Im Jahr 1930 trennten sich Willi und Erna Lange, ließen sich aber erst 1931 scheiden. In der Zwischenzeit lebte Willi Ludewig mit seiner Sekretärin, der Polin Helena Bider („Lusja“), zusammen, und sie heirateten nach der Geburt des Sohnes Kristof. Die Familie bezog in dieser Zeit ein von Ludewig selbst entworfenes und unter seiner Leitung gebautes Haus in Berlin-Lankwitz, Lessingstraße 20a.[3]
Im Jahr 1933 enteigneten die Nationalsozialisten die Gewerkschaftsverbände, die nun ihre Tätigkeit und damit auch ihre Bauaktivitäten einstellen mussten.[4] Die Architektengemeinschaft erhielt deshalb fast kaum noch größere öffentliche Aufträge. Deshalb übernahm Ludewig auf Drängen des Vorsitzenden des BDA die Stelle des Chefarchitekten im Reichsluftfahrtministerium. Sein Auftrag war, den Bau eines geheimen Militärflugplatzes zwischen Riesa und Leipzig (den Fliegerhorst Oschatz) zu leiten. Während der Arbeiten wohnte Ludewig vor Ort und erlebte, wie wegen geringster Vergehen (Verdacht auf Geheimnisverrat) Todesurteile ausgesprochen und vollstreckt wurden.[4]
Da seine Ehefrau Jüdin war und weiterhin in Berlin mit dem Sohn lebte, bekam sie nach Erlass der Nürnberger Rassengesetze eine Vorladung zur Gestapo. Auch Ludewig sollte dort erscheinen. Der Architekt erfuhr von diesen Plänen und konnte im September 1935 mit der Eisenbahn nach Zürich entkommen, galt aber nun als Deserteur und musste um sein Leben fürchten. Frau und Sohn befanden sich zur gleichen Zeit bei Lusjas Vater in Warschau.[4] Nach vorsichtigen schriftlichen Kontakten verabredete sich die Familie, nach Argentinien zu emigrieren. In Buenos Aires war er bald auch als Architekt tätig.[5]
Während seines Aufenthaltes in Berlin war Ludewig aktives Mitglied im BDA.[5] In Argentinien wurde ein weiterer Sohn (Andrés Ludewig) geboren. Willi Ludewig verstarb in Buenos Aires im Jahr 1963.

■ ■ ■ ■

*Arbeitsauftrag*
Beantworte die folgenden Fragen kurz mithilfe des Textes über Willi Ludewig.
(a) In welcher Straße in Berlin-Lankwitz stand das von Ludewig selbst entworfene Haus der Familie?
(b) Welchen Militärflugplatz sollte Ludewig als Chefarchitekt im Reichsluftfahrtministerium bauen lassen?
(c) Wie hieß der Sohn, der in Argentinien geboren wurde?
Das anschließende Material stammt aus einer anderen Quelle.

[Auflistungen von Elementen und Begrenzungsrahmen]
■ ■ ■ ■

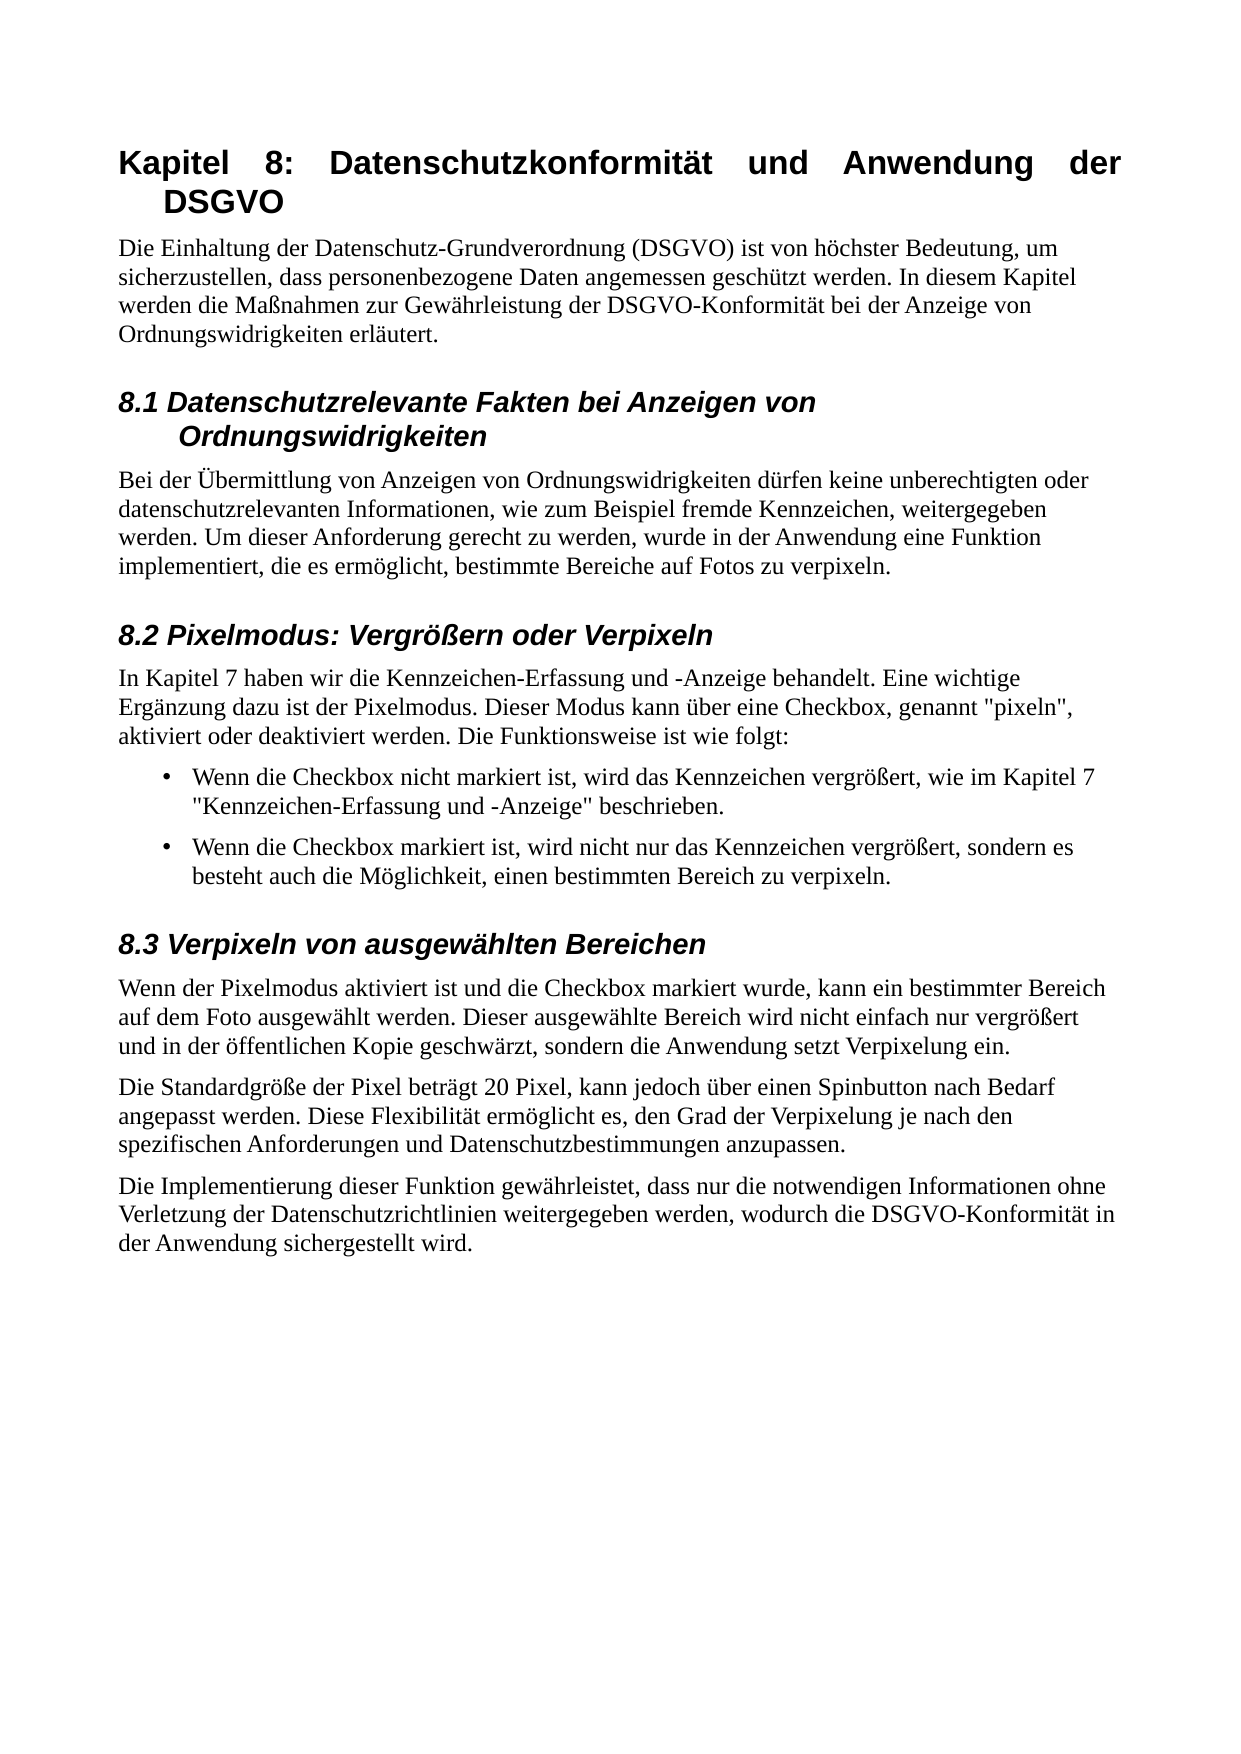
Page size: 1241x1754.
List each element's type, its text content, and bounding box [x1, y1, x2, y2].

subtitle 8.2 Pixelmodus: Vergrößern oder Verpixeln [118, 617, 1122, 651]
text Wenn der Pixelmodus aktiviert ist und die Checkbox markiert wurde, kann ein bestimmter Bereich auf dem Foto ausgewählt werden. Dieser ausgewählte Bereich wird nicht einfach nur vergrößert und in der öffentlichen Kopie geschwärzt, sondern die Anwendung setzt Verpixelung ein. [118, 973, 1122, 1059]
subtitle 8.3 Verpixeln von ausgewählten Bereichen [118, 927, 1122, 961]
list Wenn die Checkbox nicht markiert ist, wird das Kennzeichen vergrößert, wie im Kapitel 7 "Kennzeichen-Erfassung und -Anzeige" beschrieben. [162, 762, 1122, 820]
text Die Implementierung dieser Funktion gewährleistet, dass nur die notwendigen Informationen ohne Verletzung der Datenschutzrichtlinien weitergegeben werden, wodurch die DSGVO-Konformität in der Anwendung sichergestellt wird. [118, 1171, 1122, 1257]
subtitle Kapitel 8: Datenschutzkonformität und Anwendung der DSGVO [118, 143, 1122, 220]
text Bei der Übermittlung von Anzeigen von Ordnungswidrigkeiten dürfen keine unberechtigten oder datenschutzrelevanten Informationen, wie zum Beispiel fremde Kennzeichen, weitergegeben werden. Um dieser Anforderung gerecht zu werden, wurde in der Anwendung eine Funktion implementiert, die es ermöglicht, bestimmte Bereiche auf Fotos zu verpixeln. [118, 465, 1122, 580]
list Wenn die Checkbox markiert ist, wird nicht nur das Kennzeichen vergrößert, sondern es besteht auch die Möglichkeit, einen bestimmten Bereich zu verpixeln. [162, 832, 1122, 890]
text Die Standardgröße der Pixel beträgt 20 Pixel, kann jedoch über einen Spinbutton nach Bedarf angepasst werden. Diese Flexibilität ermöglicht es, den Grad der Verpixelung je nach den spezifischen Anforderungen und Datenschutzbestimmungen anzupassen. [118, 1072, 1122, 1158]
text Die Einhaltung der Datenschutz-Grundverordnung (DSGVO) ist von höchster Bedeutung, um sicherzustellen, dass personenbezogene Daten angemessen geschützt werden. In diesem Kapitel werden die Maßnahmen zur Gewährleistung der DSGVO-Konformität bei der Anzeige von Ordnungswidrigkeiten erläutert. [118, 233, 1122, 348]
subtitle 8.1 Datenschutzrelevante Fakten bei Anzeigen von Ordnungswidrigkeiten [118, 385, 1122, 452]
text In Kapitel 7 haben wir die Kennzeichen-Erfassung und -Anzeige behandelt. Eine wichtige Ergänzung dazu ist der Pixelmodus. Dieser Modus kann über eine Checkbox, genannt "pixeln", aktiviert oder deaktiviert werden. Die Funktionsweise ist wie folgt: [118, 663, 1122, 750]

■ ■ ■ ■

*Lösung*
(a) Lessingstraße 20a
(b) Den Fliegerhorst Oschatz zwischen Riesa und Leipzig
(c) Andrés Ludewig